Almost a decade ago, Stovall supported the building of casinos as a way to revitalize downtown, but he has gradually lost hope. Once early on, he recalls, a customer said he couldn’t make payments on a layaway item and needed a refund because he lost all his money at the casino.

“I tried to be patient at first, but it’s a cancer,” Stovall says.

Unique troubles

Former Mayor Dennis Archer cautions casual observers from making direct comparisons between their cities and Detroit. He is blunt: The city’s decades-long decline gave it fewer cards to play, and the city continues to present a tougher economic climate than many. Half of Detroit’s population moved out from the 1950s to the 1990s, Archer notes.

He says the casinos and the tax revenue they provide have been a godsend to the city.

“If we didn’t have casinos, Detroit would have been bankrupt,” he says. “There’s really no comparison. Detroit is different.”

Archer has discussed doing business with Rock Gaming, including possibly investing in the developer’s casinos.

Robin Boyle, a professor of urban planning at Wayne State University, says it’s tempting to think what might have happened if city officials had succeeded in assembling land to put all three casinos together on the Detroit River.

“The original idea was to create a casino entertainment district,” he says. Rising costs and legal challenges by property owners thwarted those plans. Casino hotels didn’t start opening until 2007. “Greektown has more foot traffic in front of it.

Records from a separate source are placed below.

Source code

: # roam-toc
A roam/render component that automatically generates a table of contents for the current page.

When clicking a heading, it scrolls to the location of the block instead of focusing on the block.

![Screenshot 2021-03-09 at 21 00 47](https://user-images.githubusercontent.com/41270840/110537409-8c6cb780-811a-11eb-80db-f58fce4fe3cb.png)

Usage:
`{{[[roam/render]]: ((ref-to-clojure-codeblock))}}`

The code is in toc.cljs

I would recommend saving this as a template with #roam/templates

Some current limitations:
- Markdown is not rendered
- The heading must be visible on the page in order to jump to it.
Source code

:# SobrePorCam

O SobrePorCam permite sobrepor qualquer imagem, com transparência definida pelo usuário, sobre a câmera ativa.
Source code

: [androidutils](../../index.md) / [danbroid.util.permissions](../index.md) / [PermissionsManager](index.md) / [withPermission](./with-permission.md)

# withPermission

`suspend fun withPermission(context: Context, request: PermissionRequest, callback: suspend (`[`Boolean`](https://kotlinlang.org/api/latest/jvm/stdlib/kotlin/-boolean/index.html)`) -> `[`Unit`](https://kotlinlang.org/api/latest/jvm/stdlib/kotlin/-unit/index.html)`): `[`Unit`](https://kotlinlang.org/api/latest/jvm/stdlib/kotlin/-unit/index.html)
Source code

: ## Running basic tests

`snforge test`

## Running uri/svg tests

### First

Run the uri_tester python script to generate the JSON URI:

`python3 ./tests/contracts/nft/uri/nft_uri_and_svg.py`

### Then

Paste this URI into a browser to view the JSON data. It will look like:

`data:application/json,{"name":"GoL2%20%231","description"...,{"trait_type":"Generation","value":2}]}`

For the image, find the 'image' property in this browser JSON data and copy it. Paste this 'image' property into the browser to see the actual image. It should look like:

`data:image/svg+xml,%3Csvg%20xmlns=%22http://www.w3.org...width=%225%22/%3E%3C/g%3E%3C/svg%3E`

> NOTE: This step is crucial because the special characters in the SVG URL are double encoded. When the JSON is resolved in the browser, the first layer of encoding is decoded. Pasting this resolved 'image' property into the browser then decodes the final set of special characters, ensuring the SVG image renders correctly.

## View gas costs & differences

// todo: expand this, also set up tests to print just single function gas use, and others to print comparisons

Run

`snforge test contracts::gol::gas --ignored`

But the other two are islands next to interstates,” Boyle says.

Brian Holdwick, executive vice president of the Detroit Economic Growth Corp., acknowledges that most of the casinos’ operations are “self-contained,” but says they’ve delivered on promises of jobs, tax revenue and tourism.

Casino benefits

Local residents, too, say it’s tough to blame the casinos for Detroit’s continued woes.

“I can’t say casinos caused our downfall. The car makers and the airlines announced thousands of layoffs,” says Jim Petty, 66, a retired city planner who lives downtown. “The casinos have never come close to equaling the jobs that have left.”

Fernando Galvan, 41, a production rigger from Honolulu, recently was in town on business. He likes to gamble while on the road for work, because Hawaii is one of only two states that don’t have a lottery, much less casinos.

“I’ve been coming here three or four years and never even knew there were casinos here,” he says.

A more typical patron is James Spraddling, 53, a taxi driver whose money lasted just 20 minutes during a recent visit to MGM.

“I make more money as a cab driver since they came here,” he says.